Alternatives / Comparisons

See rag architectures for the 8 main patterns. Also see:

ApproachWhen to use
Naive RAGMVP, simple Q&A
Hybrid search RAGNames, codes, rare terms matter
Contextual RetrievalProduction, better precision
Agentic RAGMulti-step queries, tool use
REFRAGLong context, latency-sensitive
CAGStatic corpus, volatile model
Stuff-all-in-contextShort docs, low QPS, 1M model
Fine-tuningDomain vocabulary, style change, no new facts

Mental parallels (non-AI)

  • Library + librarian: the vector DB is the library. The embedding model is the librarian's mental map of "books close to each other". Your query is a reader's request. The LLM is a researcher who reads the books the librarian brings and writes the report.
  • Legal case research: a lawyer retrieves relevant prior cases (retrieval), reads them (context), and composes an argument (generation).
  • Search engine: Google does RAG at planet scale. Query -> index retrieval -> ranking -> snippet generation. Replace "snippet" with "full answer" and you have modern RAG.
  • Chef and pantry: the corpus is the pantry. The recipe (query) tells the chef (LLM) which ingredients to grab.

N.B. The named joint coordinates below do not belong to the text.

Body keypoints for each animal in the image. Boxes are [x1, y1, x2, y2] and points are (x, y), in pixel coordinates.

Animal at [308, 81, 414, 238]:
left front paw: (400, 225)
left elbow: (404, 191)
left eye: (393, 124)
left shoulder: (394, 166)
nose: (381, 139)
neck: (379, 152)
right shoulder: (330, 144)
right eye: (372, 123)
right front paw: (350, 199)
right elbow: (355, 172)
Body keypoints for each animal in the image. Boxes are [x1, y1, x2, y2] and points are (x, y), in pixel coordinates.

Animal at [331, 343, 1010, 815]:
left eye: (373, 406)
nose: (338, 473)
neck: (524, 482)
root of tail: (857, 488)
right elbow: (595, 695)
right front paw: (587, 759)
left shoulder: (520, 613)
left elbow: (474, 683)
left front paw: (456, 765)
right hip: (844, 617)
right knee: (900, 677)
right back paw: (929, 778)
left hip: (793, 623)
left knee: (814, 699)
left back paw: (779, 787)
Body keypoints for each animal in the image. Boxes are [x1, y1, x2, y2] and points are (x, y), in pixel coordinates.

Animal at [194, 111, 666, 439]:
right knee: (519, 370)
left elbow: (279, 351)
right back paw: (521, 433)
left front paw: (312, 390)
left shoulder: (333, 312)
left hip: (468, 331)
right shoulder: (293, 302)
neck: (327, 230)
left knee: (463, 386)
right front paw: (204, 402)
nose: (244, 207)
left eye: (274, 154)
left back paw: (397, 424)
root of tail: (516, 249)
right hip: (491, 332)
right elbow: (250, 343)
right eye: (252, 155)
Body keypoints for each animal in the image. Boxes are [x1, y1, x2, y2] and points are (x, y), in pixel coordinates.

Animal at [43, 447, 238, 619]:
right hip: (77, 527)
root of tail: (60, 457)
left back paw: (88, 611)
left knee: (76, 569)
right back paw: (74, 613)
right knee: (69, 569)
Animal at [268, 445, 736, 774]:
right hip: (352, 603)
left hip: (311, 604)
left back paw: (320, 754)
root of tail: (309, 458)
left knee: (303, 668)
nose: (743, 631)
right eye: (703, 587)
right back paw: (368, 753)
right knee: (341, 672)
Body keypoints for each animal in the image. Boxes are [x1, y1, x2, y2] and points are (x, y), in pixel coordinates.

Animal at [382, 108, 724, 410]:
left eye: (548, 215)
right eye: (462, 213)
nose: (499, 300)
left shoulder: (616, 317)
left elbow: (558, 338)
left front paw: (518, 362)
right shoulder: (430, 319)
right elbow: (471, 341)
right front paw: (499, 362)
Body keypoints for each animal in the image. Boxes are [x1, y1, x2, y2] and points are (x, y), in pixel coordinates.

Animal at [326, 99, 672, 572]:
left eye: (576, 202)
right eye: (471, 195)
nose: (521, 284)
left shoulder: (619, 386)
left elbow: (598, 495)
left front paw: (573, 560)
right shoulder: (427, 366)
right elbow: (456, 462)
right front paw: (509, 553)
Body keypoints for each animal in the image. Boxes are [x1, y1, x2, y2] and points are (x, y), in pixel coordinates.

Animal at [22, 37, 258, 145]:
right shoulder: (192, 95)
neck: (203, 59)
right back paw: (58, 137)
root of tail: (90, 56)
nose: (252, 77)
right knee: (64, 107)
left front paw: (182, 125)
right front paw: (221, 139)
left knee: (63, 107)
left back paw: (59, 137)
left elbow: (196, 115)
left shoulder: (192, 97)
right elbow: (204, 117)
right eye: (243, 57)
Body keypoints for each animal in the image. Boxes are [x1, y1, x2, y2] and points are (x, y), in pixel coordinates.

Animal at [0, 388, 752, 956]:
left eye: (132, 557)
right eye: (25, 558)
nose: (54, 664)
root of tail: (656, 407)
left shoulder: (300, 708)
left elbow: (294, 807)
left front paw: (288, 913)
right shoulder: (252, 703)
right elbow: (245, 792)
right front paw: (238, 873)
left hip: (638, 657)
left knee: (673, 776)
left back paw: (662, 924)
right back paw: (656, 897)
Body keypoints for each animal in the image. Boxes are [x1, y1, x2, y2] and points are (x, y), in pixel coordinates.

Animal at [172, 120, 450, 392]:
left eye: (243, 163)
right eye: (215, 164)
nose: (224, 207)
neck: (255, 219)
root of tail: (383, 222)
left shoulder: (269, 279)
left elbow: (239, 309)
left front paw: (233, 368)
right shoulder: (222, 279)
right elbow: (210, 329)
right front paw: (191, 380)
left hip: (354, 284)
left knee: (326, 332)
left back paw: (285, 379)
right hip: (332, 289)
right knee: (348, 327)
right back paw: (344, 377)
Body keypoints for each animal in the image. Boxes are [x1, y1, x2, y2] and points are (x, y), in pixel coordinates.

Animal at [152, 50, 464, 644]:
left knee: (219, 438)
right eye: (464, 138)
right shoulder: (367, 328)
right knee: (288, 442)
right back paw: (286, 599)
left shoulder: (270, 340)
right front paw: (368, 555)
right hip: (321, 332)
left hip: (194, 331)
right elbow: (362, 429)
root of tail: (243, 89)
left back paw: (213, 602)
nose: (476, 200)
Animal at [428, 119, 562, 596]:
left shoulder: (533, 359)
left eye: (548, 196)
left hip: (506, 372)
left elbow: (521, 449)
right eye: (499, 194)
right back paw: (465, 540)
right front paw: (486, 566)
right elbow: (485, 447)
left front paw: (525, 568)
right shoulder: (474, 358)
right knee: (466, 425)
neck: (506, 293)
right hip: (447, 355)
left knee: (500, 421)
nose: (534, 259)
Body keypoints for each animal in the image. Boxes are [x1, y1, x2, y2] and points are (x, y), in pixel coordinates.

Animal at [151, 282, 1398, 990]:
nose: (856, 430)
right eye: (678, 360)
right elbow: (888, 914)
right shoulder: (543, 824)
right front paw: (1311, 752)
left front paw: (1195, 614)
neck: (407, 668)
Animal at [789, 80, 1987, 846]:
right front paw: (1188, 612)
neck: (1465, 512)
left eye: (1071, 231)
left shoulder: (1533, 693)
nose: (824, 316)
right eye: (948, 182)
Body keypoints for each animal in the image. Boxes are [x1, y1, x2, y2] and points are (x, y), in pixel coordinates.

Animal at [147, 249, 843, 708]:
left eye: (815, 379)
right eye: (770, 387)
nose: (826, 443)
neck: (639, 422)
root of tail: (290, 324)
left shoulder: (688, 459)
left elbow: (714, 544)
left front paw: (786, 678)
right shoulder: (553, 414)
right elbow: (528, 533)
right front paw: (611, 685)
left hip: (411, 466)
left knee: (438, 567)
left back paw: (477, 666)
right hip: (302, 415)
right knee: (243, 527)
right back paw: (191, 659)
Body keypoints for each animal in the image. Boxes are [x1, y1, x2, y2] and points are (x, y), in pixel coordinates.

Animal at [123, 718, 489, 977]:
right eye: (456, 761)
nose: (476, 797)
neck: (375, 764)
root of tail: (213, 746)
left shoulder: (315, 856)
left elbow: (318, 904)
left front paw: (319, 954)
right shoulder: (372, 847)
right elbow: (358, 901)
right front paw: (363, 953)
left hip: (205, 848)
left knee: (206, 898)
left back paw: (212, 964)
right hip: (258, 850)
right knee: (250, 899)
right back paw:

Without a good pantry layout (vector DB), cooking is slow and prone to wrong ingredients.

Mini-lab

labs/rag-workflow/ (to create):

  1. Build a RAG over the Daily Dose DS AI Engineering Guidebook itself.
  2. Use:
    • pypdf to extract text
    • LangChain RecursiveCharacterTextSplitter (1000/200)
    • text-embedding-3-small
    • Qdrant local
    • Cohere Rerank 3
    • Claude Haiku 4.5 for generation
  3. Write a golden eval set of 20 Q&A pairs.
  4. Measure precision@5, answer accuracy, latency, cost.
  5. Then swap in Contextual Retrieval and compare.

Stack: uv, langchain, qdrant-client, anthropic.